On croit rêver à la lecture d'un tel schéma. Mais dans la Ve République, où - hors cohabitation - la majorité de l'Assemblée se proclame présidentielle, on ne saurait sérieusement imaginer qu'elle propose de destituer le président de la République. Quant au Sénat, ancré à droite, il est exclu qu'il accepte la réunion de la Haute Cour, sauf s'il s'agit de destituer un président de gauche. Dès lors, c'est seulement dans le cas d'une cohabitation d'une majorité de droite à l'Assemblée avec un président de gauche à l'Elysée que la procédure de destitution pourrait être utilisée par ses adversaires politiques. Quel démocrate pourrait accepter ce déséquilibre ? Restent les situations extrêmes où le président aurait commis, pendant son mandat, une infraction très grave: meurtre de sa maîtresse ou corruption avérée. Il serait alors inévitablement acculé à démissionner, y compris par la pression de ses amis politiques.

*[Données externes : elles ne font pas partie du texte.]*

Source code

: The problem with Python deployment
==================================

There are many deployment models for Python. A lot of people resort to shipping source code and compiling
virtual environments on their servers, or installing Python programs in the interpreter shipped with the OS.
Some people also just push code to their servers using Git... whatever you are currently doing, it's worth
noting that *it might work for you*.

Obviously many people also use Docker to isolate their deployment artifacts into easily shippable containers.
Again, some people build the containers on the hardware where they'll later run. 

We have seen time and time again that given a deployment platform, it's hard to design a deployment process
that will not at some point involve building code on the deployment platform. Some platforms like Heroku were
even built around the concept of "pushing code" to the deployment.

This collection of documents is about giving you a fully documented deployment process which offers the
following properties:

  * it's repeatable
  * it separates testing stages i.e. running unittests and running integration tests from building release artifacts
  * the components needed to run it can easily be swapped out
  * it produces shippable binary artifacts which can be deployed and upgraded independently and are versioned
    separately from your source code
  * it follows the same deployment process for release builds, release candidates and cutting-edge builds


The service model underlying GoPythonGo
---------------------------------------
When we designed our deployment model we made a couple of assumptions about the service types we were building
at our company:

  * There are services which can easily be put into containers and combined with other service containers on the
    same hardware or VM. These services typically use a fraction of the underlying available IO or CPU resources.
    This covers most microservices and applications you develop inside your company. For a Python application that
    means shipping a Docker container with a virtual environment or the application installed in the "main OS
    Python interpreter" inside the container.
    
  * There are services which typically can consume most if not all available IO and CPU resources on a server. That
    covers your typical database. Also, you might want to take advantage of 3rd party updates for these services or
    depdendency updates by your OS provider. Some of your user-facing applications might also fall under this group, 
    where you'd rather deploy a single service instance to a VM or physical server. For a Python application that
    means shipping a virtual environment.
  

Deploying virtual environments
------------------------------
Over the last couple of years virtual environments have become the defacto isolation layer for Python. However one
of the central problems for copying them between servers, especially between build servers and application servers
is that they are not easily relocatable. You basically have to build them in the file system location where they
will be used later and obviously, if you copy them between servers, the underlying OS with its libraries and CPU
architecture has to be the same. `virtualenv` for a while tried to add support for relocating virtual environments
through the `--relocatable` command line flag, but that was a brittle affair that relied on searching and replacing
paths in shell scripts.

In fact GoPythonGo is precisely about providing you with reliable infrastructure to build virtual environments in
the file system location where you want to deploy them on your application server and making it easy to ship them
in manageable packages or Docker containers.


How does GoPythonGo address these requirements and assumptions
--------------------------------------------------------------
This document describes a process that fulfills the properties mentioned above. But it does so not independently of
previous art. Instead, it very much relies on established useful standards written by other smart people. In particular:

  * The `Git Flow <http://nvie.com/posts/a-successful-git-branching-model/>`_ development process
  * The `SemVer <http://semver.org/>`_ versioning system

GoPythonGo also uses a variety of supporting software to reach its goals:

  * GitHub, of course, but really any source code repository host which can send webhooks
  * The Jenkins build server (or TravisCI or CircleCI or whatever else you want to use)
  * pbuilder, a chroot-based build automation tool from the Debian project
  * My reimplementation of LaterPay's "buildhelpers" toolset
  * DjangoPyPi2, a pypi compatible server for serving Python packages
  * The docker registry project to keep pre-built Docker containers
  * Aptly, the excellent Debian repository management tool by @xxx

L'arrêt de la Cour de Cassation de 2001 a défini un régime qui satisfait, pour l'essentiel, les exigences républicaines: le président, qui représente la France à l'étranger, bénéficie de l'immunité pendant son mandat et il peut être poursuivi pour les faits antérieurs ou étrangers à ses fonctions lorsqu'il est redevenu un simple citoyen. Évidemment, la prescription ne saurait courir à son profit pendant la durée de son mandat. La présidence de la République ne saurait être une garantie d'impunité à vie. Quant au meilleur statut pénal possible du président de la Ve République, que le débat intellectuel se poursuive ! Le rapport de la commission en constituera l'un des éléments importants.